News Diets: Main Courses and Side Dishes

Vilja Hulden
This article uses topic modeling to examine the "news(paper) diets" served up in the papers read by ordinary early-twentieth-century Americans. In the early twentieth century, a large proportion of the still-mostly-rural American population read what were known as "country weeklies," whose content was dominated by reprinted advertising and news and by local gossip and announcements. "Hard news" content was thus limited, but the practical information and gossip may have meant a closer engagement with the newspaper, and thus also with its news content. Country weeklies are also compared in this article to labor papers (broadly construed). The analysis shows a stark difference between mainstream and labor papers. In hard news topics, stories about strikes rise to the top in labor papers, while being nearly absent in mainstream papers. Labor papers also had far less of the practical information that made the country weekly so crucial to its readership, and none of the local gossip.

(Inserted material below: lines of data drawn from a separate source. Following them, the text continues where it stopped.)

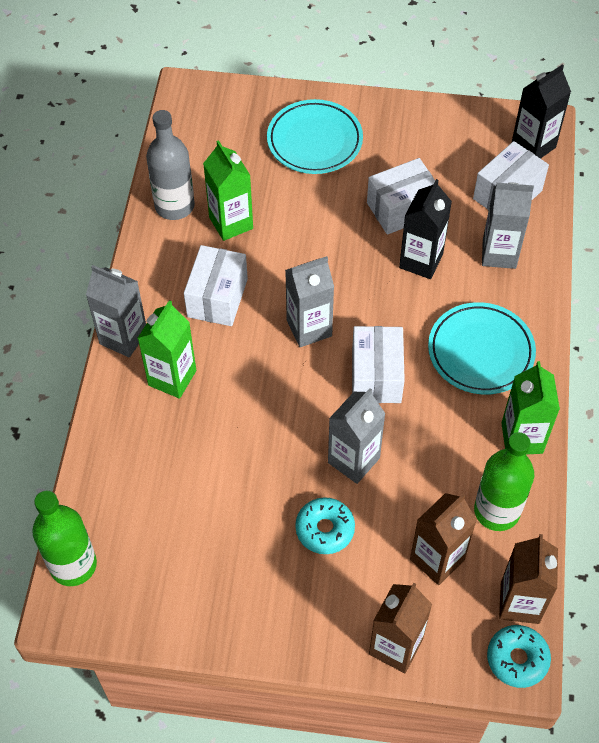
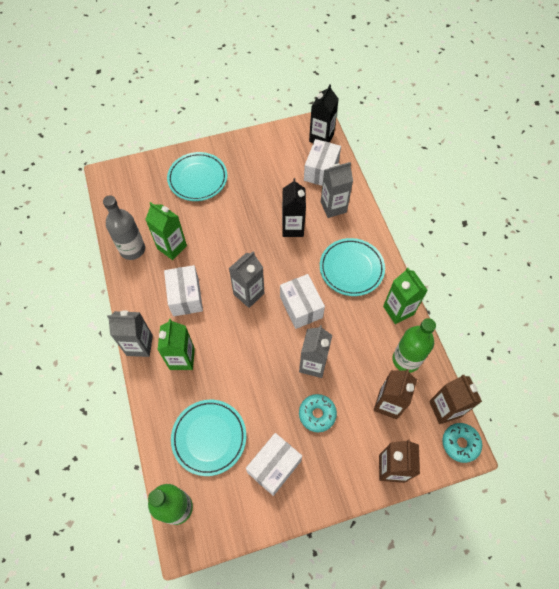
camera: 25 degrees left, 5 degrees up
(159, 496) = (209, 438): none -> turquoise plate
(401, 209) = (267, 201): white box -> white box (274, 466)

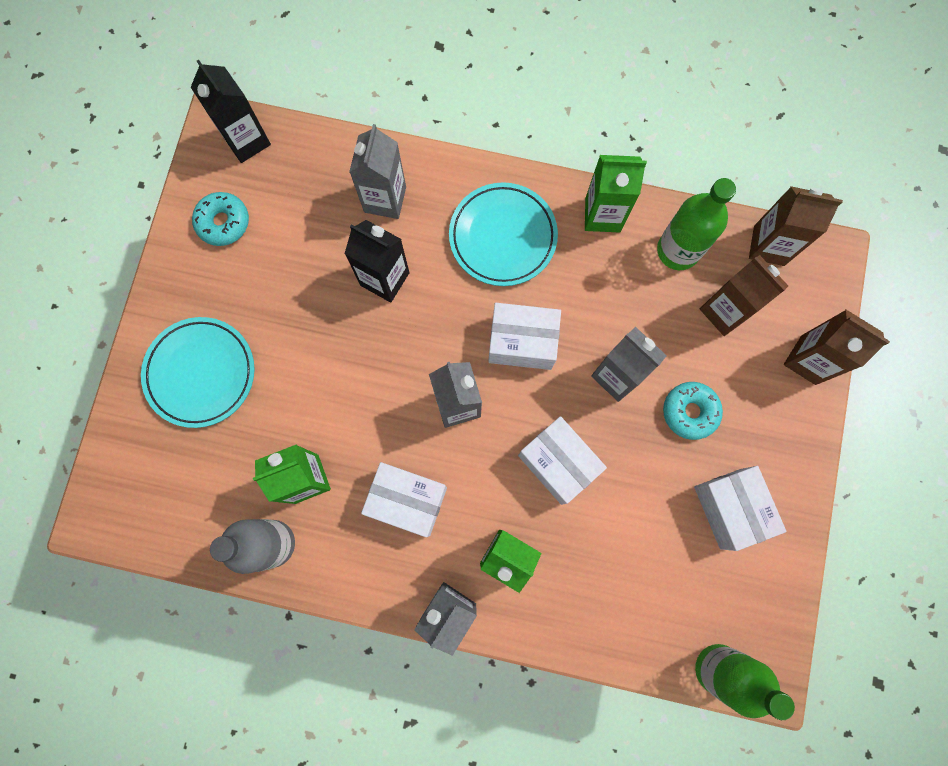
camera: 60 degrees left, 15 degrees up
(209, 438) = (645, 576): turquoise plate -> none
(321, 171) = (309, 178): white box -> white box (558, 463)
(460, 443) = (821, 257): turquoise donut -> turquoise donut (223, 222)

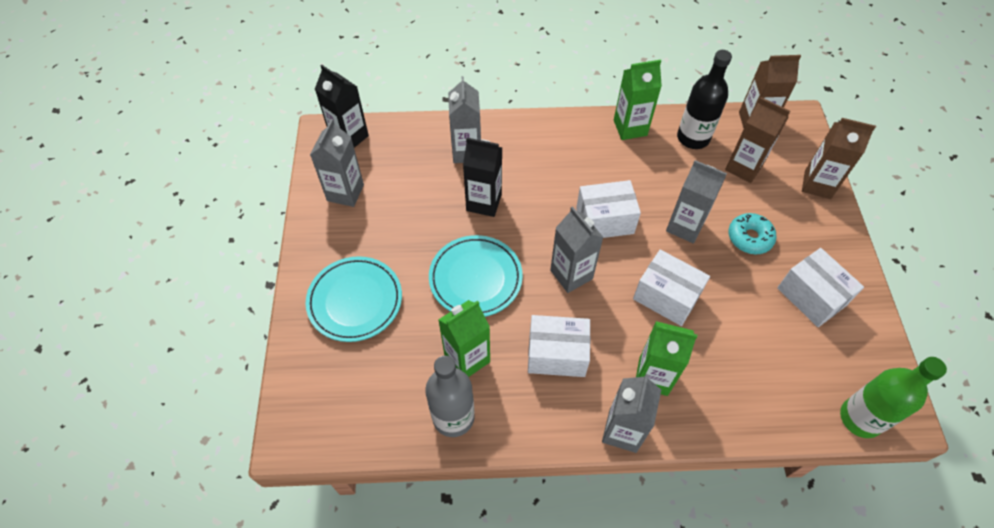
camera: 15 degrees left, 20 degrees down
(223, 222) = (345, 192): turquoise donut -> grey carton
(503, 237) = (563, 156): turquoise plate -> turquoise plate (475, 278)
(678, 250) = (693, 138): green bottle -> black bottle

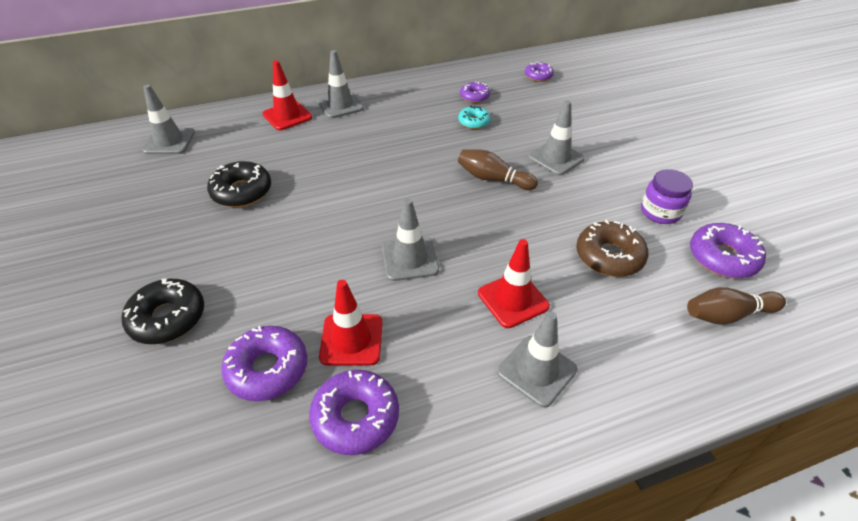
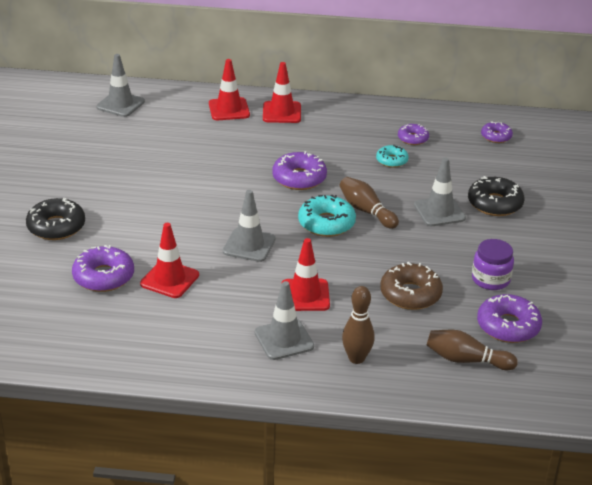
camera: 25 degrees right, 10 degrees down
(242, 191) = (154, 160): black donut -> black donut (494, 203)
(340, 105) = (281, 112): grey traffic cone -> red traffic cone
(356, 417) = (142, 320): purple donut -> purple donut (299, 178)
(467, 205) = (326, 223): none -> turquoise donut
(629, 362) = (356, 358): none -> brown bowling pin

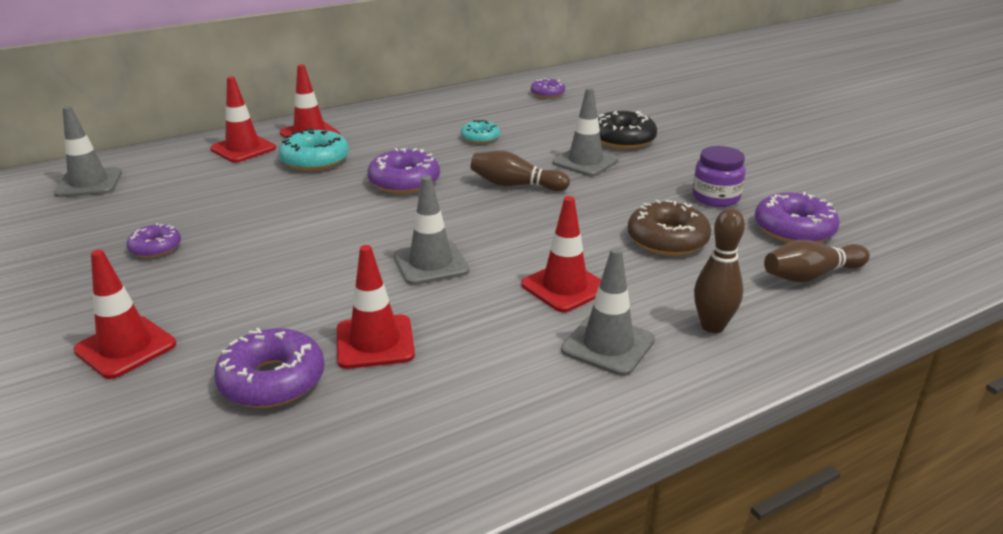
camera: 35 degrees left, 5 degrees down
(56, 227) = (125, 347): black donut -> red traffic cone
(326, 223) = (490, 210): turquoise donut -> turquoise donut (315, 160)
(413, 138) = (475, 116): purple donut -> purple donut (155, 248)

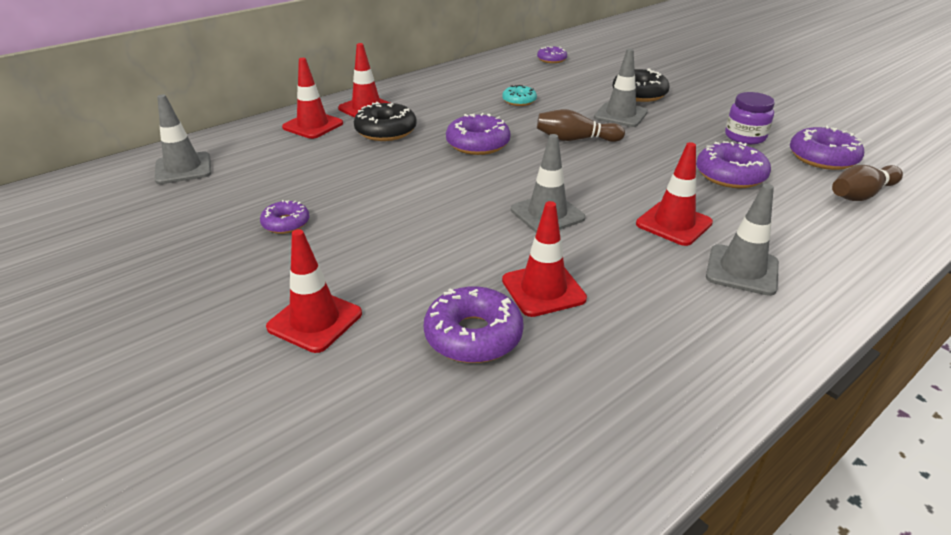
camera: 10 degrees left, 5 degrees up
(315, 160) = (386, 131): turquoise donut -> black donut
(667, 239) = (730, 175): brown donut -> purple donut
(712, 326) = (814, 245): brown bowling pin -> none

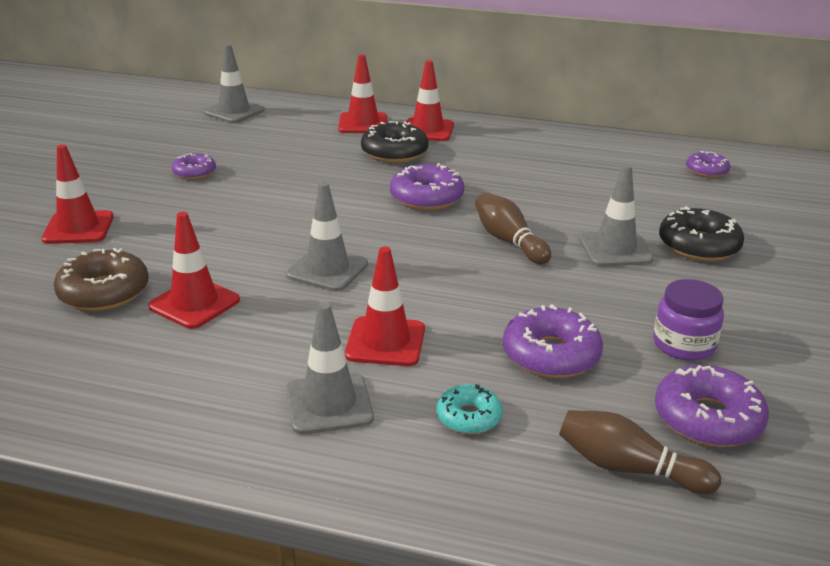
camera: 55 degrees right, 5 degrees down
(473, 335) = (104, 292): purple donut -> brown donut
(519, 101) = (558, 187): turquoise donut -> turquoise donut (469, 417)

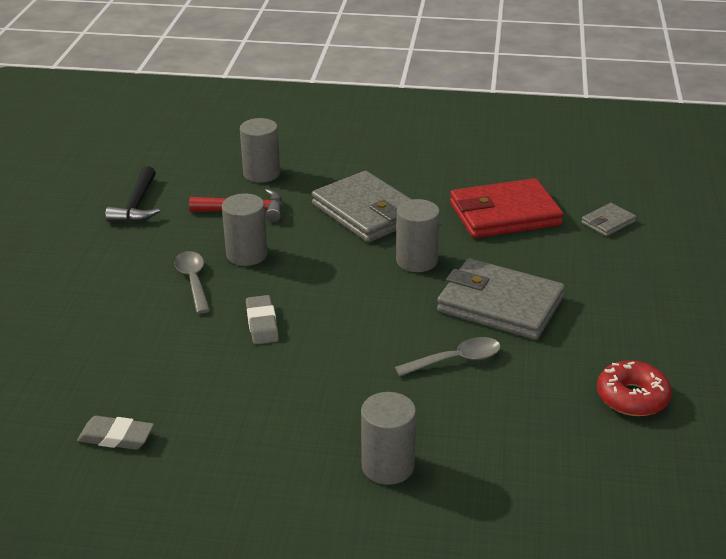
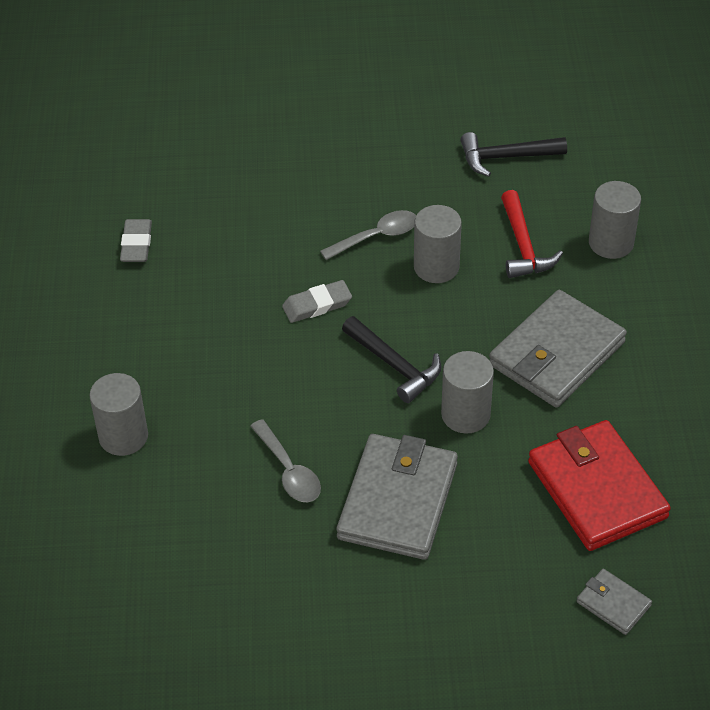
camera: 80 degrees right, 15 degrees up
(351, 289) = (394, 365): none -> black hammer
(632, 397) = (254, 632): red donut -> none

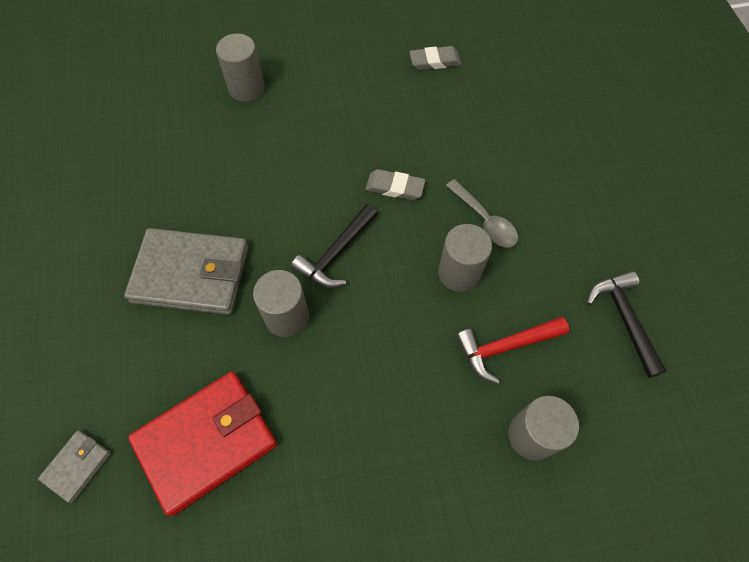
camera: 80 degrees right, 15 degrees up
(289, 471) = (219, 194): grey spoon -> none
(317, 305) = (395, 187): grey eraser -> grey eraser turned 45 degrees counterclockwise
(557, 354) = (369, 391): grey wallet -> none

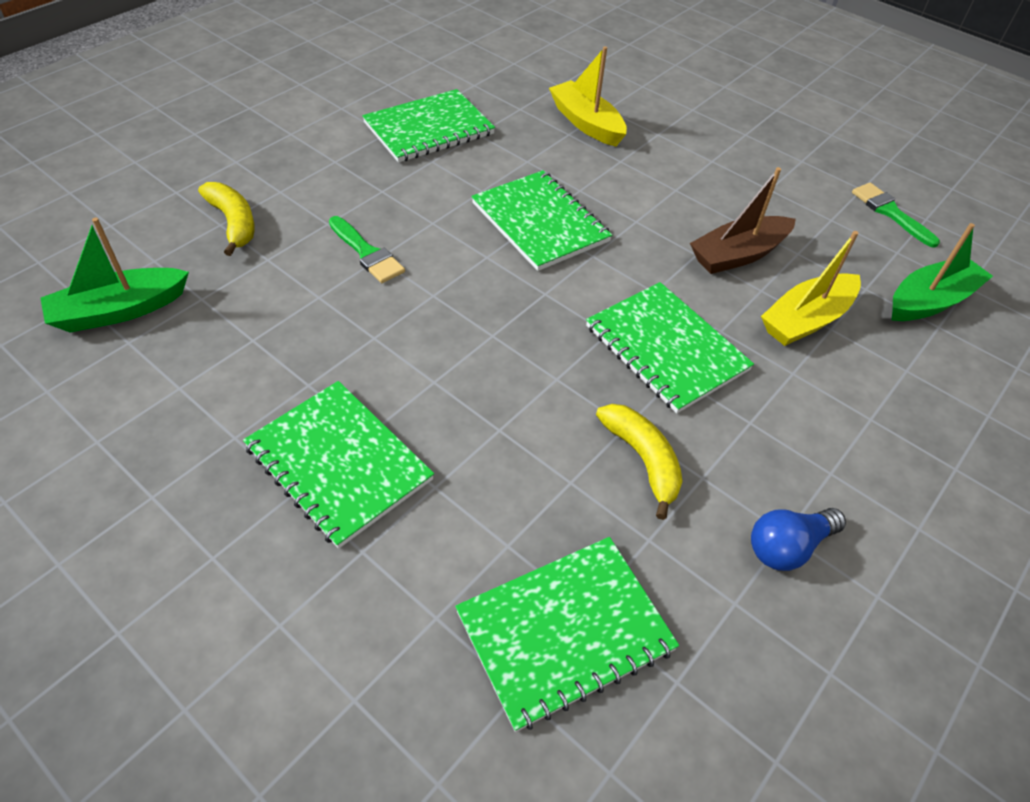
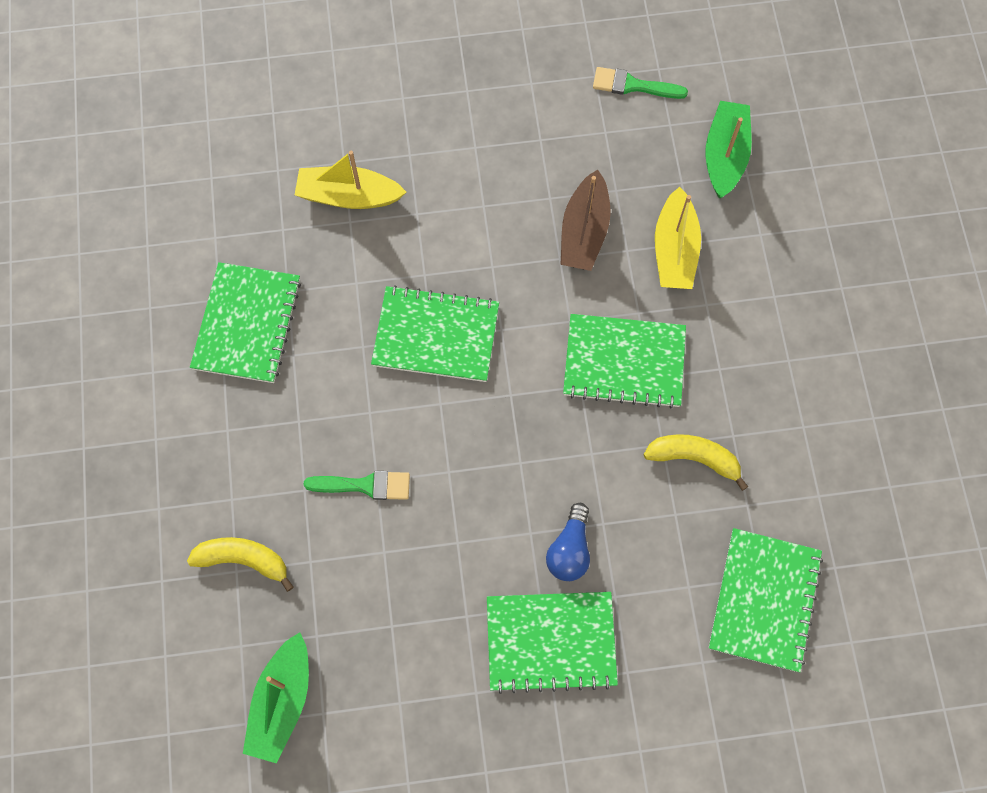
camera: 45 degrees left, 20 degrees up
(787, 546) = (811, 434): blue light bulb -> blue light bulb (569, 550)

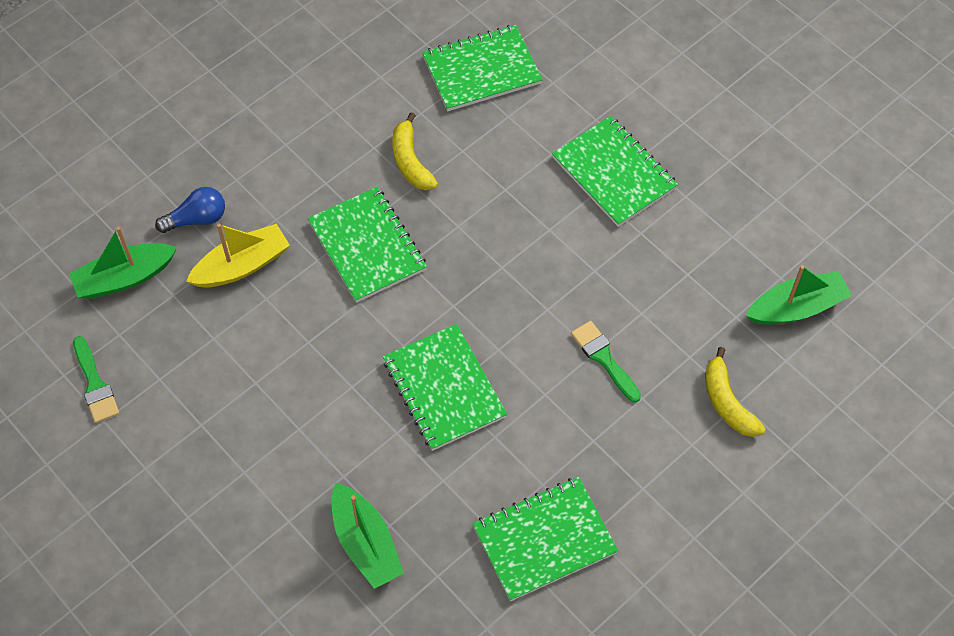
camera: 125 degrees left, 10 degrees down
(349, 196) = (365, 543): yellow boat -> green boat
(569, 550) = (541, 198): blue light bulb -> blue light bulb (197, 219)
(584, 231) = (270, 338): brown boat -> none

Thus the labor papers filled an important niche, but one also had to choose to receive them for the news content; unlike the mainstream country weeklies, one did not get labor news as a "side dish" to one's regular fare of train timetables and crop news.

Silent No More: Women as Significant Political Intermediaries in Ottoman Algeria

Ashley Sanders
Over the course of nearly 300 years, Ottoman and non-Ottoman governors struggled to suppress the recalcitrant clans of the eastern province of Algeria and sustain control. Algerian women proved invaluable partners in these efforts. After the mid-seventeenth century, most Ottoman officials married into a local family as one of the surest ways to establish their legitimacy among the Algerian elite. Through text mining to extract named and unnamed entities and social network visualization to illustrate their relationships, I represent unnamed women’s spectral presence despite their absence in the archival record. These kinship connections and the sub-communities to which they give rise can be meaningfully investigated quantitatively using social network analysis measures, such as betweenness centrality scores. Examining these quantitative measures reveals both named and unnamed women’s positions within the structure of Ottoman-Algerian society. Through an analysis of the individual lives, relationships and the underlying structure that make up the Ottoman-Algerian network in Constantine between 1567 and 1837, I argue that local women were the most significant links in the chain that bound Algeria to the Ottoman Empire.

A Tale of Three Valleys: Text Mining, Spatial Analysis, and the Contested Geographies of Colorado and New Mexico’s San Luis Valley

Jacob Swisher
During the mid-nineteenth century, Colorado and New Mexico's San Luis Valley experienced an influx of migrants, land speculators, American soldiers, and capital. Much like in other borderland regions throughout the American West, their arrival was anything but smooth. As these new arrivals settled alongside an existing population of Utes, many attempted to reimagine the region in ways that supported their own economic ambitions. This article traces two regional identities that white Americans created for the San Luis Valley as they migrated to the region in the 1860s and 1870s, both of which ignored claims laid to the region by existing Indigenous and Nuevomexicano populations. The first imagined the valley as an agrarian paradise that land speculator William Gilpin and his partners created to appeal to white settlers. This article employs text mining and spatial analysis to reconstruct the second, an identity that emerged in Colorado newspapers and defined the region as a thoroughfare to mines farther west. Through digital methods, this article links localized attempts to define the San Luis Valley as a region and to lay claim to its resources to those that occurred in the press from afar. In doing so, it demonstrates the efficacy of digital methods for connecting local borderlands histories to broader regional and national narratives.